No doubt about it — this is quality programming, and I've seen all the episodes (and read the books). Upstairs at my writing desk, where I can hear snatches of the dialogue, much of the music, and all of the screaming, I'm having no trouble following along with the episodes as they go by.
This is having two effects on my writing…
I am oh-so-glad that George R R Martin is not the god of my personal universe
When novels first became popular in the 16th/17th century, readers felt that they held up a mirror to life. My opinion is: yes, and no.
Yes, in that the characters must emulate real people, or the story they tell has no foundation, no reality, and is nothing but fable, with puppets moved at whim by the author.

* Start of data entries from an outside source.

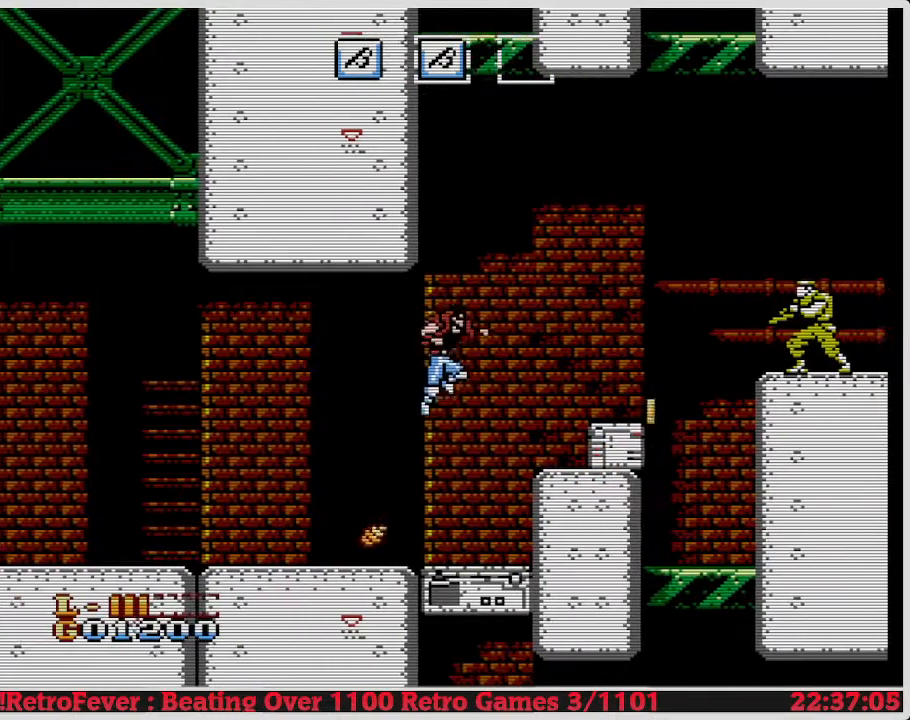
{"buttons": ["DPAD_RIGHT"], "events": []}
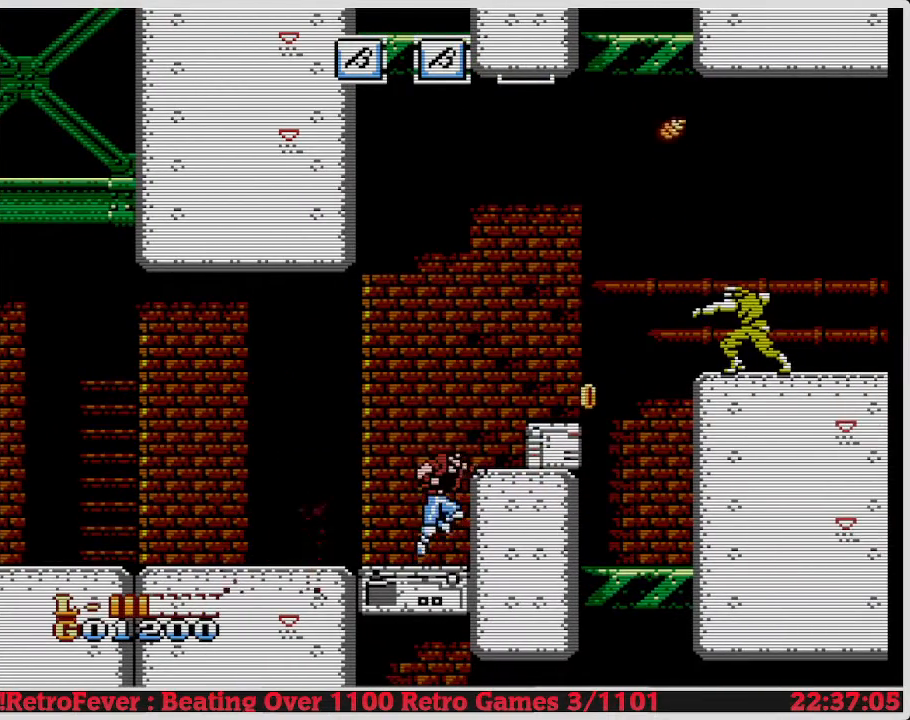
{"buttons": ["DPAD_RIGHT"], "events": []}
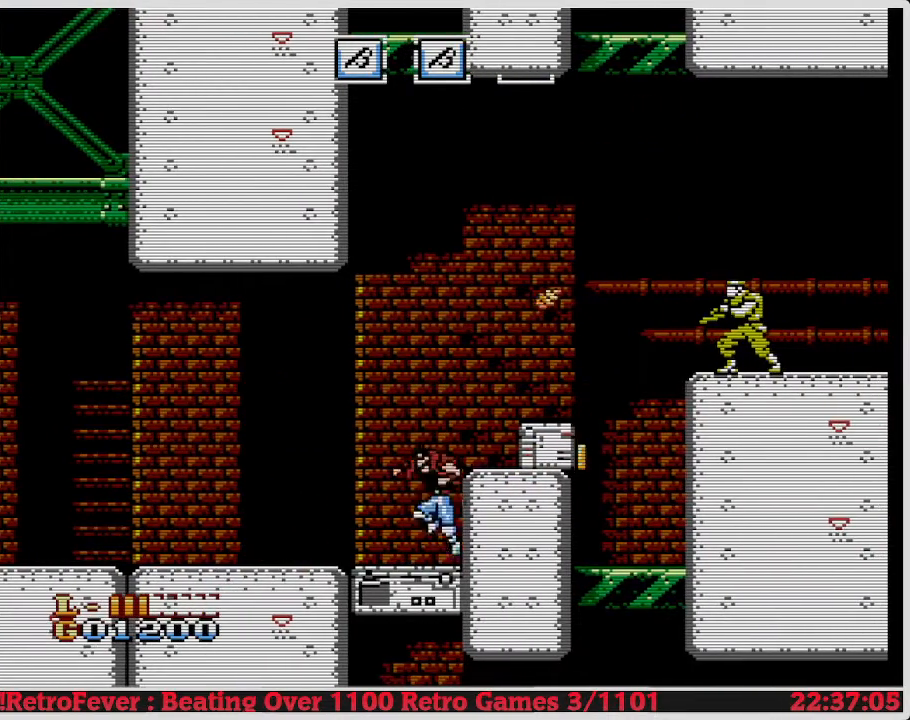
{"buttons": ["B", "DPAD_DOWN"], "events": [[200, "DPAD_RIGHT", "up"], [233, "B", "down"], [283, "B", "up"], [300, "DPAD_RIGHT", "down"], [333, "DPAD_RIGHT", "up"], [367, "DPAD_RIGHT", "down"], [383, "DPAD_LEFT", "down"], [383, "DPAD_RIGHT", "up"], [400, "DPAD_LEFT", "up"], [417, "DPAD_DOWN", "down"], [417, "DPAD_RIGHT", "down"], [433, "B", "down"], [433, "DPAD_RIGHT", "up"], [467, "B", "up"], [500, "B", "down"]]}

No, in that the author is the god of his created world, and it is only a pretense to abdicate that responsibility. It is not fate that kills his characters, or accident, or evil — it is the author's pen, disclaim it how he may. Even when writing a novelized version of historical events, the author cannot help but take sides, offer explanations, create a reality where the events make some sort of fictional sense. It's his story, and he has shaped it as he wants it.